Nick Turner, an analyst with Mirabaud, notes that the Lantus exclusion was “significant bad news because it implies there will be a continuation of the pricing war within the diabetes sector in general and particularly with the insulin.”

Another problem Sanofi is facing is that its LixiLan Lantus-plus lixisenatide insulin combination therapy is being delayed for approval by the U.S. Food and Drug Administration (FDA). TheStreet writes, “Jefferies analysts noted that they expected the UnitedHealth exclusion, alongside a delay to U.S. approval for Sanofi’s LixiLan Lantus-plus-lixisenatide insulin combo, to push the diabetes revenue decline ‘towards the more bearish end of guidance.’ But they said patent infringement action confirmed by Sanofi this week against a subsidiary of Merck could at least delay the launch of a second ‘biosimilar,’ or generic, version of Lantus to early 2019.”
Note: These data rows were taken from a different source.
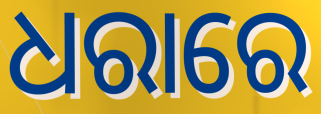
ଧରାରେ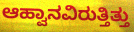
ಆಹ್ವಾನವಿರುತ್ತಿತ್ತು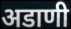
अडाणीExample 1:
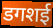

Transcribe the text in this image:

डगशई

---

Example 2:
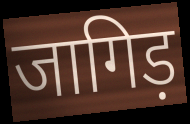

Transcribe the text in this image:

जागिड़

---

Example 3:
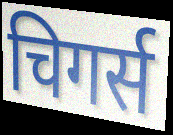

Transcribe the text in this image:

चिगर्स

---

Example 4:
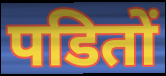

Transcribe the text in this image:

पडितों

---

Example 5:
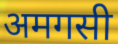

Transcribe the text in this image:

अमगसी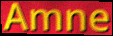
Amne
Lantus is Sanofi’s biggest seller, and accounts for about 20 percent of its $41.6 billion in total sales last year.

Since Olivier Brandicourt took over Sanofi after Chris Viehbacher’s ouster in 2014, his strategy has focused on boosting the company’s sagging diabetes market, pushing into other markets such as oncology, and slashing $1.63 billion in costs over five years.
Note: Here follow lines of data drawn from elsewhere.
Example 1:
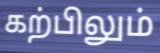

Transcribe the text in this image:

கற்பிலும்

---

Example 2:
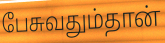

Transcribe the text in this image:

பேசுவதும்தான்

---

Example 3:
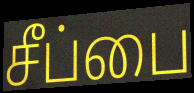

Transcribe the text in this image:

சீப்பை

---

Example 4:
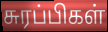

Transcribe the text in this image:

சுரப்பிகள்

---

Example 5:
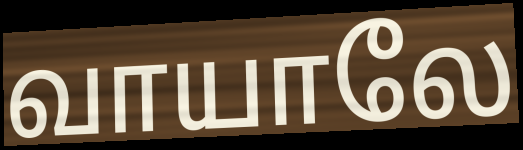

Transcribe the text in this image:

After the Medivation deal fell apart, there were rumors that Sanofi might take a look at Novato, California-based BioMarin Pharmaceutical , not for its failed Duchenne Muscular Dystrophy (DMD) programs, but for its focus on rare genetic diseases. BioMarin has five products on the market, Vimizim for Morquio A Syndrome (MPS IVA), Kuvan for PKU, Nagalzyme for MPS VI, Aldurazyme for MPS I, and Firdapse for LEMS. It also has several products in the pipeline for achondroplasia, CLN2 disease, Hemophilia A and Sanfilippo Syndrome.

There have also been rumors that Sanofi might look at Vertex Pharmaceuticals , which markets Kalydeco and Orkambi for cystic fibrosis (CF) and has nine pipeline candidates in CF and cancer, or Alexion Pharmaceuticals , which focuses on rare diseases.

So it’s possible that the bad news with UnitedHealth may spur Sanofi to try shopping again.